A conversation with Rocio Juscamayta about the evolving role of young change agents at LALA

“The only factor that determines the success of a society is the percentage of change agents within it.”

She loves the word extra, and no, not the personality type. She loves “extra” as that which turns something ordinary into extraordinary. She is Rocio Juscamayta, 51, a self-proclaimed independent and early bird (sometimes…), and who, as a lawyer, entrepreneur, and mother of two, has seen the great potential that young people in Latin America have when they are embraced by a loving community that teaches them to become authentic and extraordinary agents of change. For her, it is incredible to see the immensity of valuable information that young people now have, as they can find everything from TikTok to Instagram posts to Reddit accounts. That’s why, despite the typical overstatements towards us “mini people,” she says that young people need to stand up for the change they need to make. In 2022, no one will likely be able to do it like they can.

Since she was a child, Rocío grew up in a Peruvian family with a strong character and heart. She proudly demonstrates this by recounting the moment when her mother emigrated from the province of Peru to the capital. Likewise, the courage in their hearts when they had to work from the age of 10 to cover the family’s expenses. And she was encouraged when the goodbyes came faster than expected, but she had to accept it to see her family have a better future. 

As the successful lawyer and real estate agent she has become, Rocio is now also looking for a new place to expand her future impact project: the metaverse. “I desire to establish a company or organization within the metaverse that will allow me to advocate for my clients, create digital contracts, and govern harmonious coexistence in this new virtual world. Also, I would like to learn from the kids of this new generation, who bring a new vision on how to act and combine the legal and technological sector,” the 51-year-old eloquently explains.

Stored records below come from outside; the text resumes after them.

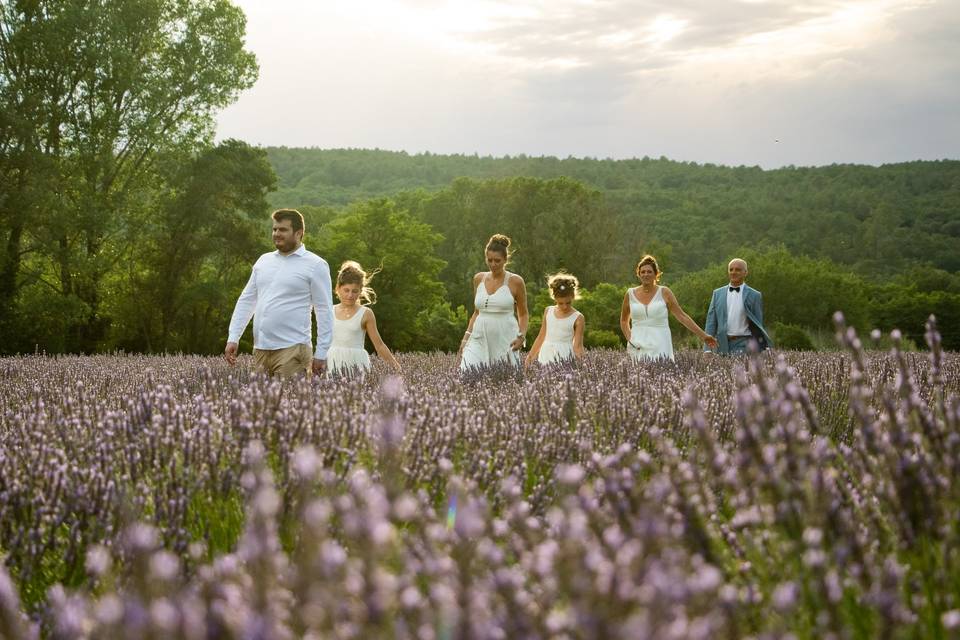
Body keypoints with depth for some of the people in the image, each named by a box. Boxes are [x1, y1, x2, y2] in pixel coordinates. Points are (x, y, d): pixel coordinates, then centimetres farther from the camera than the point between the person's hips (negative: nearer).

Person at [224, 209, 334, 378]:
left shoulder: (315, 265, -2)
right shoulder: (263, 260, 15)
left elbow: (324, 311, -4)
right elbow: (246, 301, 17)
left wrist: (321, 354, -9)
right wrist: (233, 338, 9)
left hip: (292, 349, -6)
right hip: (260, 349, 6)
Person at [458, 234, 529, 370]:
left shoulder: (515, 282, -2)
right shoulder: (479, 279, 10)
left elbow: (523, 314, 6)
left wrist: (522, 336, -10)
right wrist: (466, 338, 11)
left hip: (504, 342, -3)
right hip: (480, 339, 3)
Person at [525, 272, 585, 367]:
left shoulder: (577, 318, -2)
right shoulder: (548, 312, 10)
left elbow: (578, 346, -3)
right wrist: (530, 357, 16)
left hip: (565, 359, -4)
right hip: (546, 357, 4)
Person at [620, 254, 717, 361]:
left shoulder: (664, 293, 2)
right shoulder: (630, 294, 7)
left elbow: (682, 316, 3)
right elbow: (624, 321, 20)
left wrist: (703, 335, -1)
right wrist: (629, 339, 6)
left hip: (660, 347, -1)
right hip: (638, 348, 2)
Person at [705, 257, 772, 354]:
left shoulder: (754, 295, 3)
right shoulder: (717, 293, 11)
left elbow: (758, 326, 5)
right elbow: (711, 322, 9)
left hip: (744, 346, -3)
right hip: (723, 345, 3)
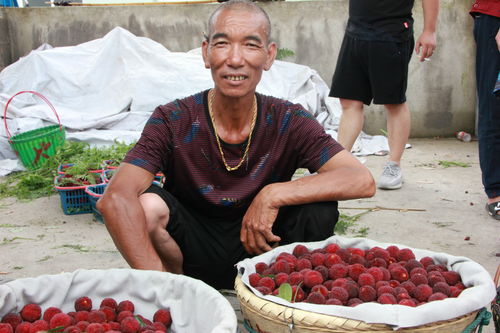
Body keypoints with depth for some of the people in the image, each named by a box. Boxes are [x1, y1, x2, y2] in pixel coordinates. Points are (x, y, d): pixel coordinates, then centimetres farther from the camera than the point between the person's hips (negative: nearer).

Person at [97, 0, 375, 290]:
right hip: (194, 252, -1)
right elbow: (116, 199, -30)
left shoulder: (288, 122, -12)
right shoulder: (173, 122, -17)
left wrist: (273, 195, -32)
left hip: (260, 250, 1)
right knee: (146, 205, -30)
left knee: (321, 208, -25)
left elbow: (363, 180, -22)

If we’re talking about contribution, this is nothing like what commonly happens at LALA. Her first exposure to the organization began when her daughter attended a LALA camp! Her daughter, a LALíder from VLB6 camp, taught her everything she had learned and experienced after what she describes as “the best two weeks and the highlight of her year,” and Rocio was fascinated. She states, “The lessons that LALA taught my daughter are lessons she also instilled in me. They were so valuable that we started to question our role in society, and now we want to make together a youth project that will leave a mark on her”.

The LALA community is infinitely grateful for Rocío’s contribution to the impact of our organization and the mark she will leave on LALA. We wish Rocío the best of luck on this extraordinary journey and hope she continues to build a more equal and just world. Thank you, Rocío! Much success and all the best to you always.